═════ Provided records

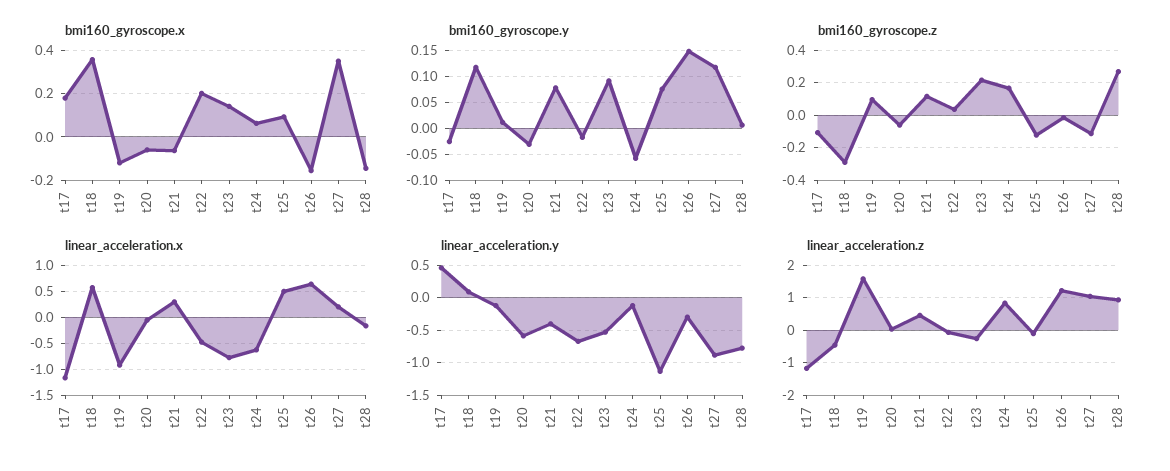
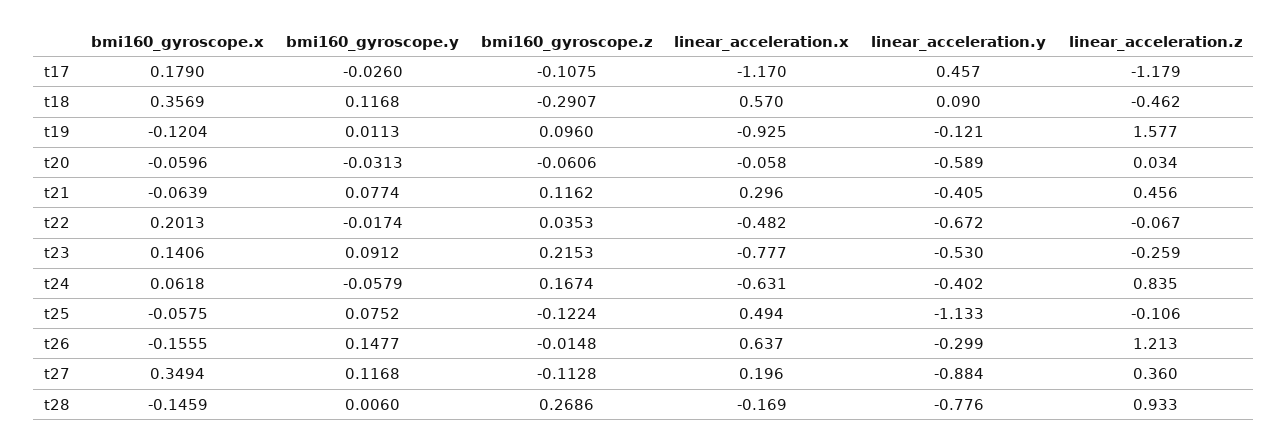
bmi160_gyroscope.x, t25: 0.1 -> -0.0575
linear_acceleration.y, t24: -0.1 -> -0.402
linear_acceleration.z, t27: 1 -> 0.36

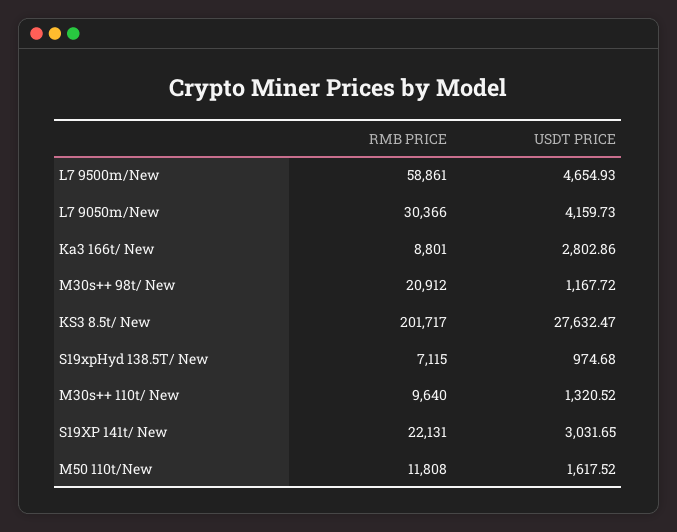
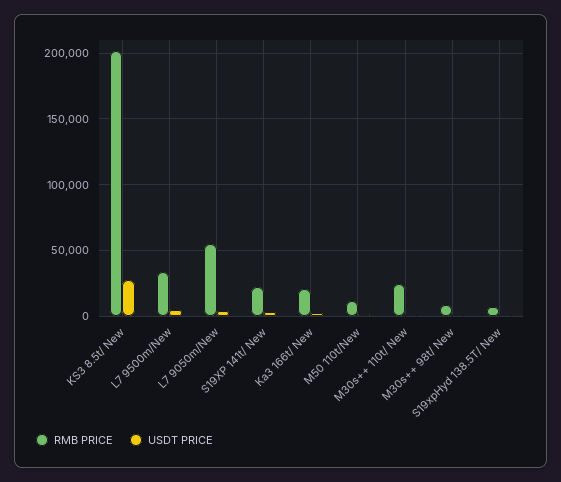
RMB PRICE, L7 9500m/New: 58861 -> 35000
RMB PRICE, L7 9050m/New: 30366 -> 55000
RMB PRICE, Ka3 166t/ New: 8801 -> 20000
RMB PRICE, M30s++ 98t/ New: 20912 -> 10000
RMB PRICE, M30s++ 110t/ New: 9640 -> 25000

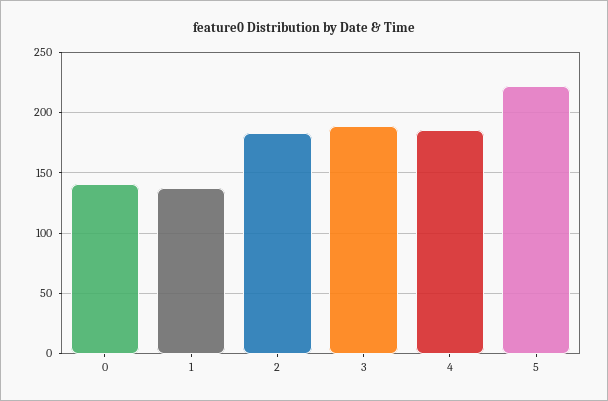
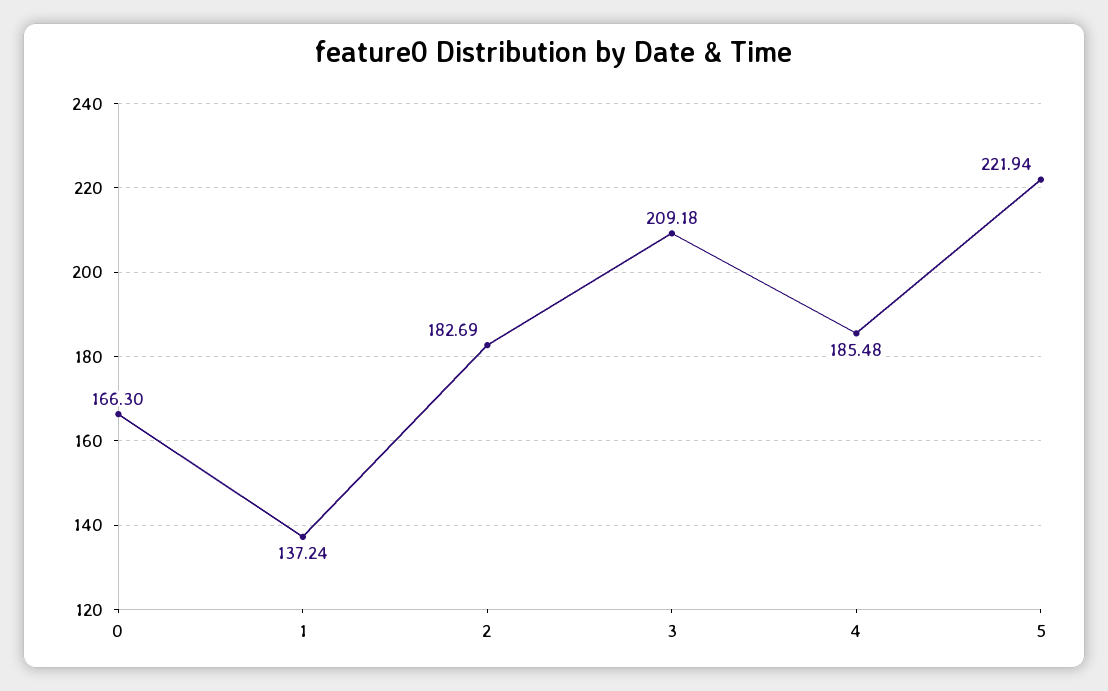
0: 140 -> 166.3
3: 190 -> 209.18

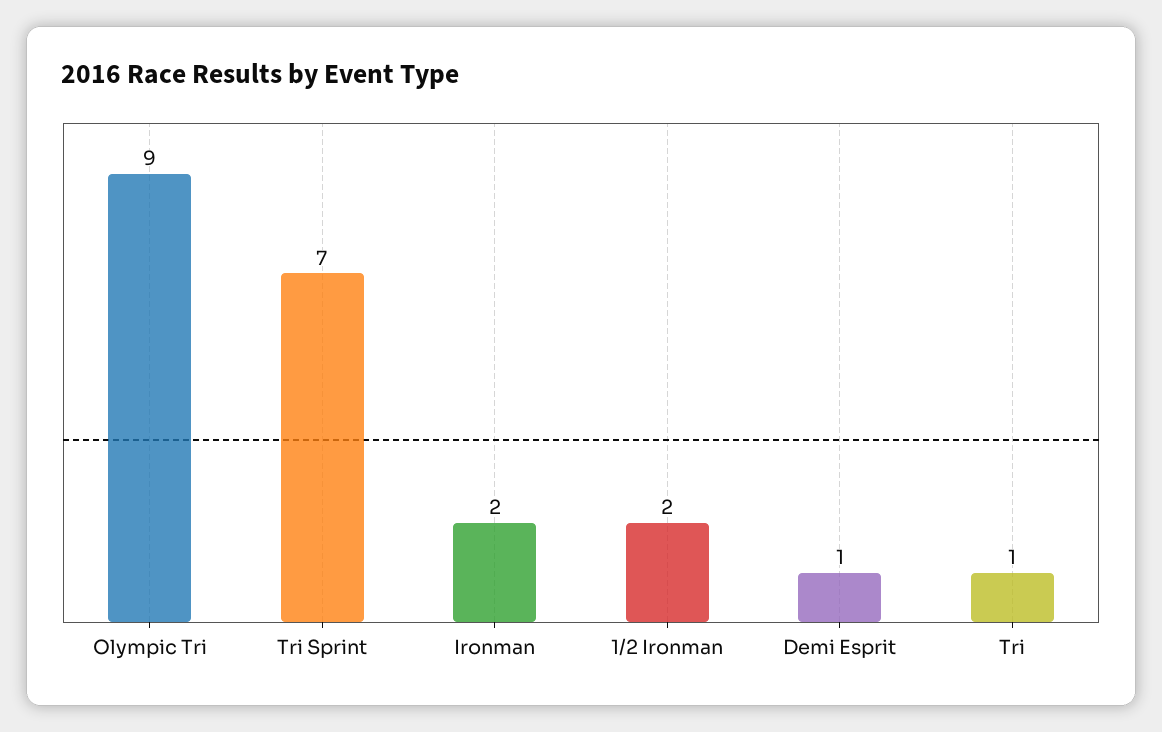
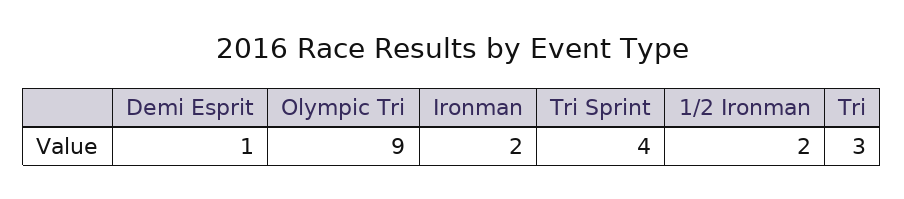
Tri Sprint: 7 -> 4
Tri: 1 -> 3

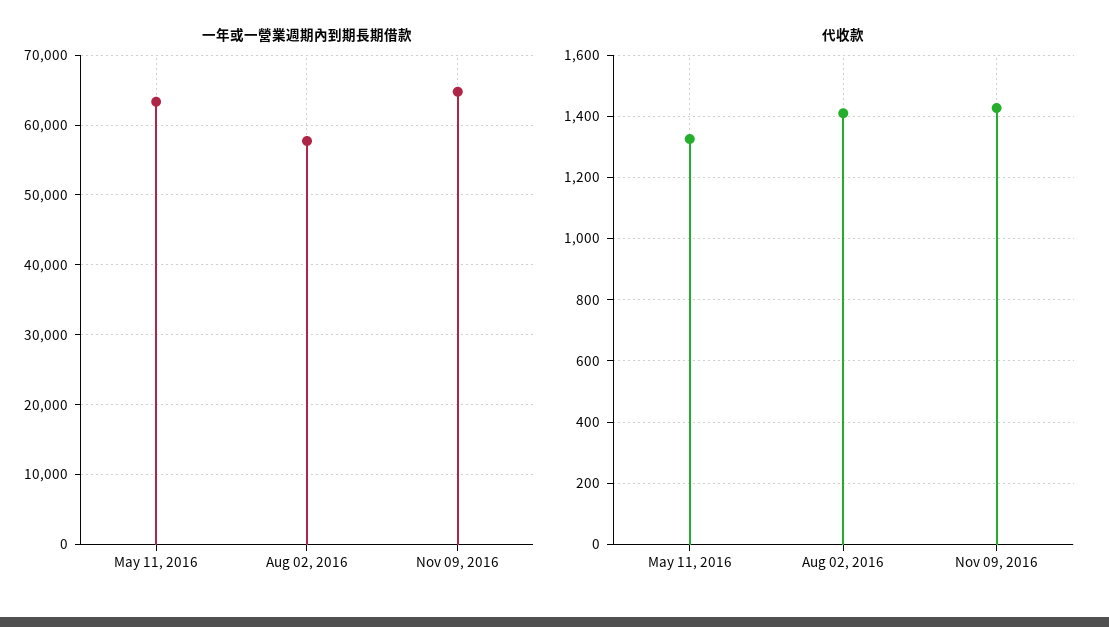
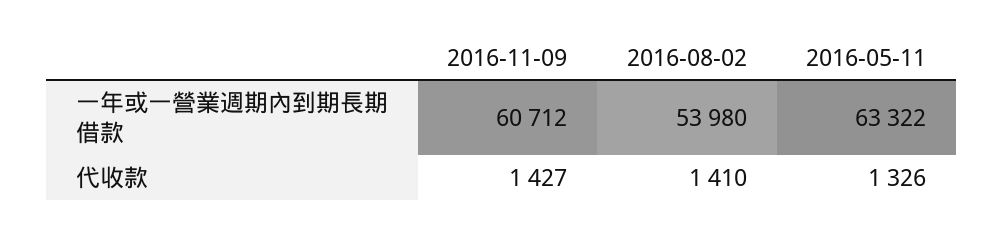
一年或一營業週期內到期長期借款, Aug 02, 2016: 58000 -> 53980
一年或一營業週期內到期長期借款, Nov 09, 2016: 65000 -> 60712

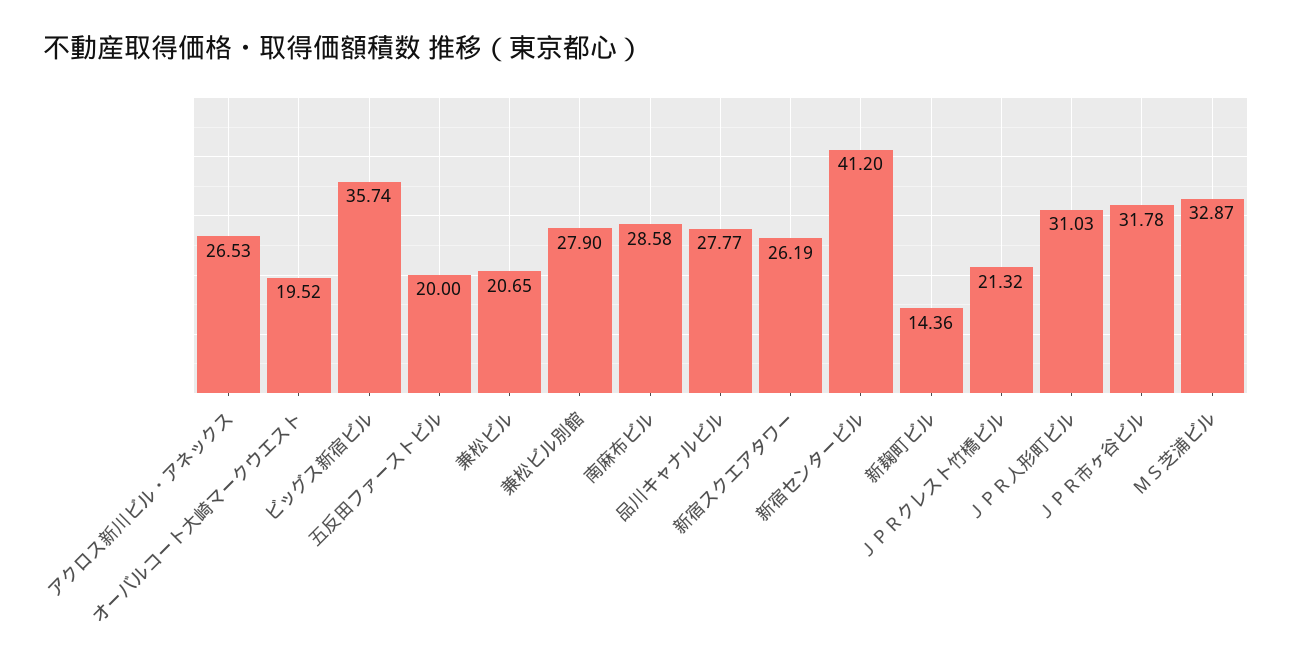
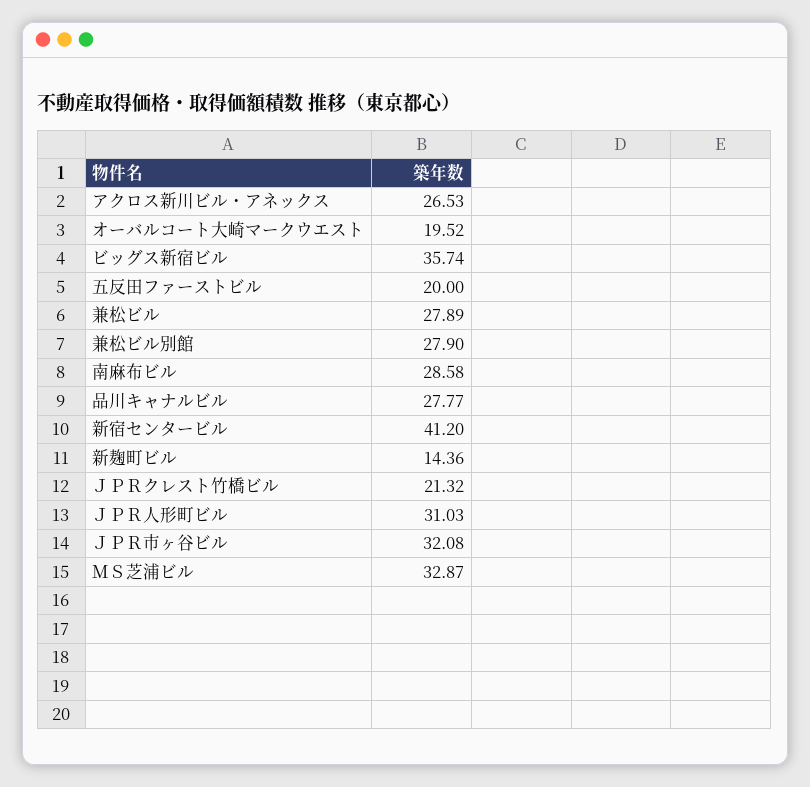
兼松ビル: 20.65 -> 27.89
新宿スクエアタワー: 26.19 -> none
ＪＰＲ市ヶ谷ビル: 31.78 -> 32.08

══════════

» Work order: Repeat the data exactly, without the pictures.

» Task response:
bmi160_gyroscope.x, t25: 0.1 -> -0.0575
linear_acceleration.y, t24: -0.1 -> -0.402
linear_acceleration.z, t27: 1 -> 0.36

RMB PRICE, L7 9500m/New: 58861 -> 35000
RMB PRICE, L7 9050m/New: 30366 -> 55000
RMB PRICE, Ka3 166t/ New: 8801 -> 20000
RMB PRICE, M30s++ 98t/ New: 20912 -> 10000
RMB PRICE, M30s++ 110t/ New: 9640 -> 25000

0: 140 -> 166.3
3: 190 -> 209.18

Tri Sprint: 7 -> 4
Tri: 1 -> 3

一年或一營業週期內到期長期借款, Aug 02, 2016: 58000 -> 53980
一年或一營業週期內到期長期借款, Nov 09, 2016: 65000 -> 60712

兼松ビル: 20.65 -> 27.89
新宿スクエアタワー: 26.19 -> none
ＪＰＲ市ヶ谷ビル: 31.78 -> 32.08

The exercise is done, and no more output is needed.